The Imaging X-Ray Polarimetry Explorer IXPE mission will perform polarization measures of 2-8 keV X-rays. Imaging, spectroscopy, and timing will complement this measurement for a comprehensive study ...of soft X-rays. The launch of the IXPE NASA small explorer mission to a low earth orbit is due late 2021. We designed a subsystem of the scientific payload, which has three identical telescopes based on the detector unit. The Gas Pixel Detector and its back-end electronics are the core of these units, performing data acquisition and processing, event sequencing, and on-line data compression.

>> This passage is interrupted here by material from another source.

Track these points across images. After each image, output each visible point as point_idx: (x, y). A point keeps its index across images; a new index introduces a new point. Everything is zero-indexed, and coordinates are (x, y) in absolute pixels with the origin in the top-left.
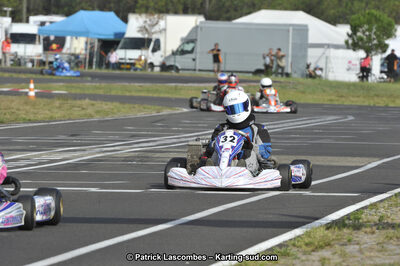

The back-end electronics processes the auto-triggered output of the detector of 300 photons per second with 30% of dead-time. A radiation-tolerant FPGA implements the electronics custom algorithms, including two digital serial interfaces with a central on-board computer. One interface is used for command and control of the unit, while the other for scientific data transmission. We also designed comprehensive test equipment to emulate the on-board computer and to operate the electronics. This equipment uses an FPGA on a VMEbus board as the electrical interface for the electronics, transferring data to a personal computer with dedicated software infrastructure. In this paper, we shall discuss the design process of the back-end electronics and the results of laboratory tests and measurements with X-ray sources.